*** SOURCE TEXT ***

Written by Harwansh Tiwari — Bengaluru-based personal finance builder and founder of Niyamfin. Educational only; not financial advice.
Published · Last reviewed: · Data checked:
Sources: Income Tax Department, RBI, SEBI, PFRDA, IRDAI, AMFI · See methodology
How to Measure Your Portfolio's Real Performance: Sharpe Ratio, Alpha, and Return Methods Explained
There are four ways to calculate investment returns — and they give different answers. There are three ratios to measure risk-adjusted performance. Here's what each measures, when to use it, and how to evaluate your mutual fund or portfolio properly.
Quick answer
Four return methods: weighted average (multi-asset snapshot), holding period return (total return for a period), time-weighted/TWR (correct for evaluating fund managers — removes effect of your cash flow timing), IRR/XIRR (correct for your personal portfolio — accounts for when you added or withdrew money). Three performance ratios: Sharpe (return per unit of total risk, higher is better), Treynor (return per unit of beta/systematic risk, for diversified portfolios), Jensen's Alpha (did the fund outperform what its risk level predicted it should return — positive alpha = manager added value).
Here's something most investors don't know: there are four different ways to calculate an investment's return — and they give different numbers for the same portfolio. Each is designed to answer a slightly different question.
Then there are performance ratios — Sharpe, Treynor, Jensen's Alpha — that tell you whether the return was worth the risk taken.

*** End of SOURCE TEXT ***
*** SUPPLIED ENTRIES ***

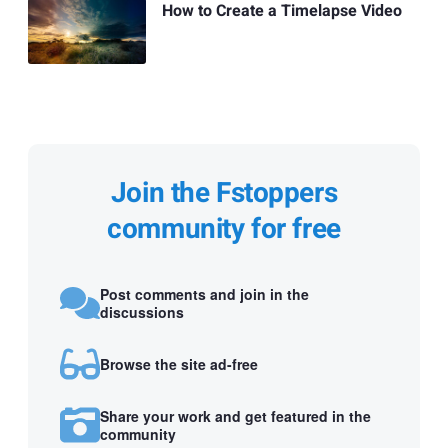
How to Create a Timelapse Video
Join the Fstoppers
community for free
Post comments and join in the
discussions
Browse the site ad-free
Share your work and get featured in the
community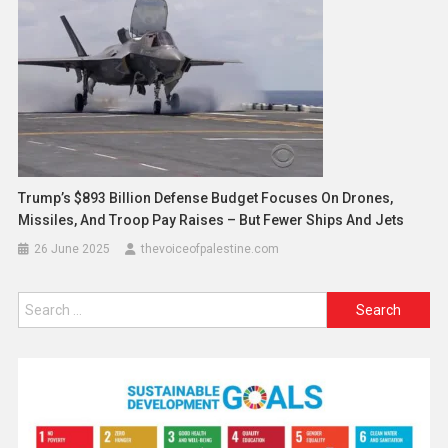
Trump’s $893 Billion Defense Budget Focuses On Drones,
Missiles, And Troop Pay Raises – But Fewer Ships And Jets
26 June 2025
thevoiceofpalestine.com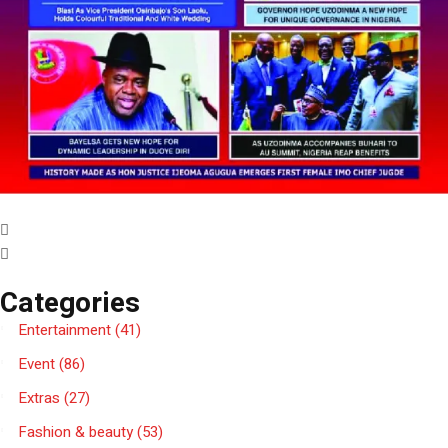
Categories
Entertainment
(41)
Event
(86)
Extras
(27)
Fashion & beauty
(53)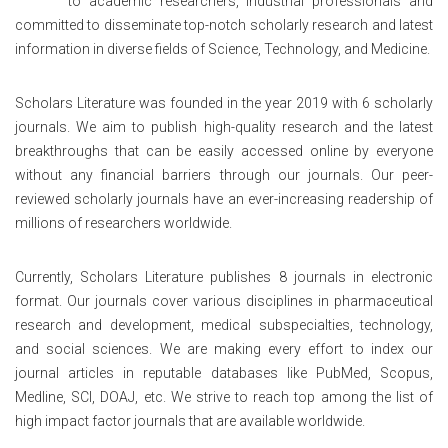
to academic researchers, industrial professionals and
committed to disseminate top-notch scholarly research and latest
information in diverse fields of Science, Technology, and Medicine.
Scholars Literature was founded in the year 2019 with 6 scholarly
journals. We aim to publish high-quality research and the latest
breakthroughs that can be easily accessed online by everyone
without any financial barriers through our journals. Our peer-
reviewed scholarly journals have an ever-increasing readership of
millions of researchers worldwide.
Currently, Scholars Literature publishes 8 journals in electronic
format. Our journals cover various disciplines in pharmaceutical
research and development, medical subspecialties, technology,
and social sciences. We are making every effort to index our
journal articles in reputable databases like PubMed, Scopus,
Medline, SCI, DOAJ, etc. We strive to reach top among the list of
high impact factor journals that are available worldwide.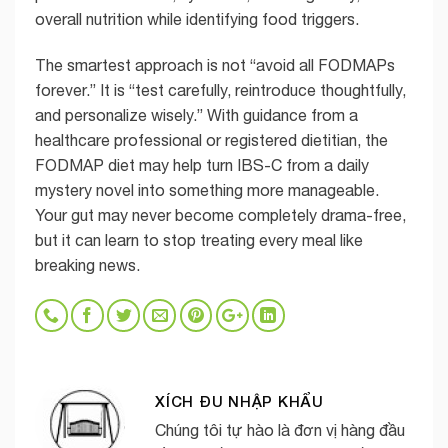
overall nutrition while identifying food triggers.
The smartest approach is not “avoid all FODMAPs
forever.” It is “test carefully, reintroduce thoughtfully,
and personalize wisely.” With guidance from a
healthcare professional or registered dietitian, the
FODMAP diet may help turn IBS-C from a daily
mystery novel into something more manageable.
Your gut may never become completely drama-free,
but it can learn to stop treating every meal like
breaking news.
XÍCH ĐU NHẬP KHẨU
Chúng tôi tự hào là đơn vị hàng đầu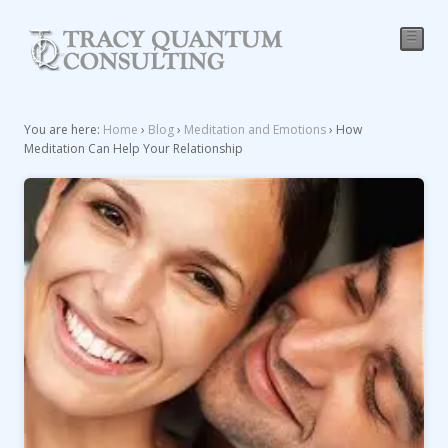
☰
You are here:
Home
›
Blog
›
Meditation and Emotions
›
How
Meditation Can Help Your Relationship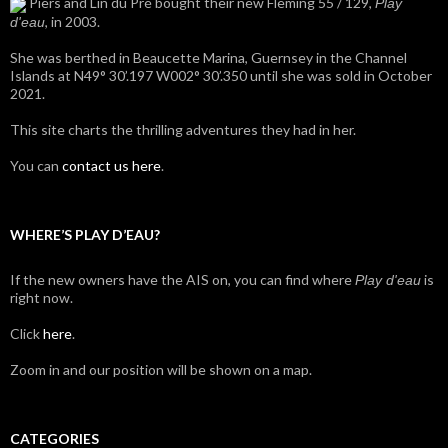
Piers and Lin du Pré bought their new Fleming 55 / 129,
Play
, in 2003.
d'eau
She was berthed in Beaucette Marina, Guernsey in the Channel
Islands at N49° 30’.197 W002° 30’.350 until she was sold in October
2021.
This site charts the thrilling adventures they had in her.
You can
contact us here
.
WHERE’S PLAY D’EAU?
If the new owners have the AIS on, you can find where
is
Play d'eau
right now.
Click
here
.
Zoom in and our position will be shown on a map.
CATEGORIES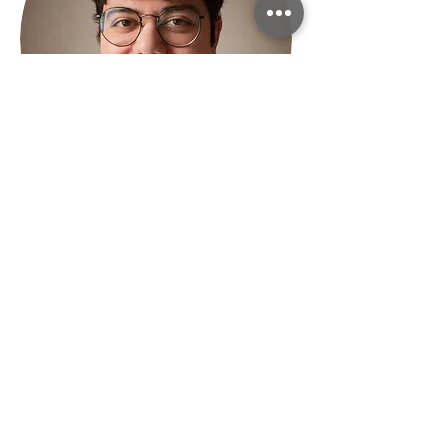
Gioele Moro
Master student
Graduated in Biology, now
attending the Global Change
Ecology and Sustainable
Development Goals master
course in Bologna. Involved in a
Science Outreach project, aims at
finding the best way to overlap
the communication gap between
scientist and public. Grew up in
constant contact with nature,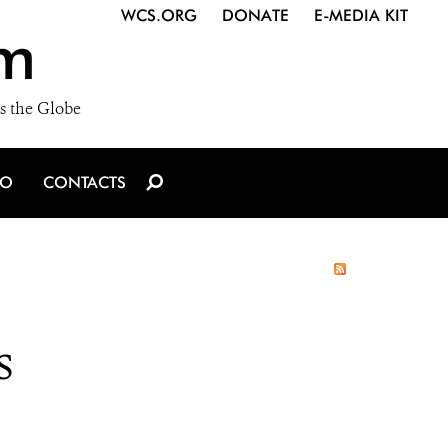
WCS.ORG
DONATE
E-MEDIA KIT
m
s the Globe
IO
CONTACTS
s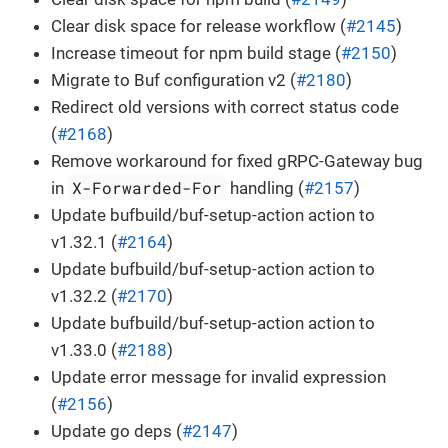
Clear disk space for release workflow (
#2145
)
Increase timeout for npm build stage (
#2150
)
Migrate to Buf configuration v2 (
#2180
)
Redirect old versions with correct status code
(
#2168
)
Remove workaround for fixed gRPC-Gateway bug
X-Forwarded-For
in
handling (
#2157
)
Update bufbuild/buf-setup-action action to
v1.32.1 (
#2164
)
Update bufbuild/buf-setup-action action to
v1.32.2 (
#2170
)
Update bufbuild/buf-setup-action action to
v1.33.0 (
#2188
)
Update error message for invalid expression
(
#2156
)
Update go deps (
#2147
)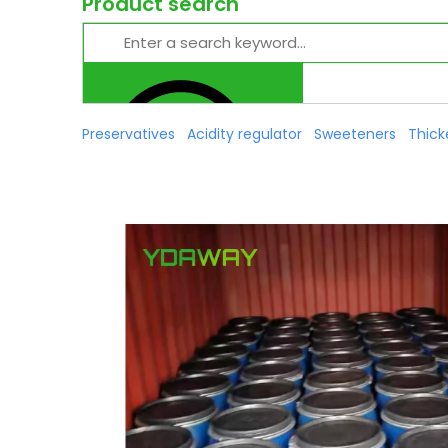
Product search
Preservatives
Acidity regulator
Sweeteners
Thick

*** End of SUPPLIED ENTRIES ***

> WORK REQUEST
Continue the article on measuring portfolio performance, starting right after its last sentence. The data is separate material and has no connection to the article on measuring portfolio performance.

> REPLY
Understanding these properly changes how you evaluate your mutual funds and your own portfolio. Let me walk through each one.
Four Ways to Calculate Returns
1. Weighted Average Return
This is the simplest method for a multi-asset portfolio. Multiply each holding's return by its weight in the portfolio, then add them up.
Example:
| Fund | Value | Return | Weight | Weighted Return |
|---|---|---|---|---|
| Nifty 50 Index | ₹60,000 | 14% | 60% | 8.4% |
| Debt Fund | ₹25,000 | 7% | 25% | 1.75% |
| Gold ETF | ₹15,000 | 10% | 15% | 1.5% |
| Total | ₹1,00,000 | 100% | 11.65% |
Your portfolio returned 11.65% for the period.
When to use: Calculating overall portfolio return for a single period when there are no cash flows in or out. It's a snapshot, not a full picture.
2. Holding Period Return (HPR)
HPR measures the total return over a holding period, without annualizing. It's the simplest return calculation.
Formula: HPR = (Ending Value + Income Received − Expenses − Starting Value) ÷ Starting Value
Example: You bought a stock at ₹1,000, received ₹80 in dividends over 3 years, paid ₹20 in brokerage/taxes, and sold at ₹1,400.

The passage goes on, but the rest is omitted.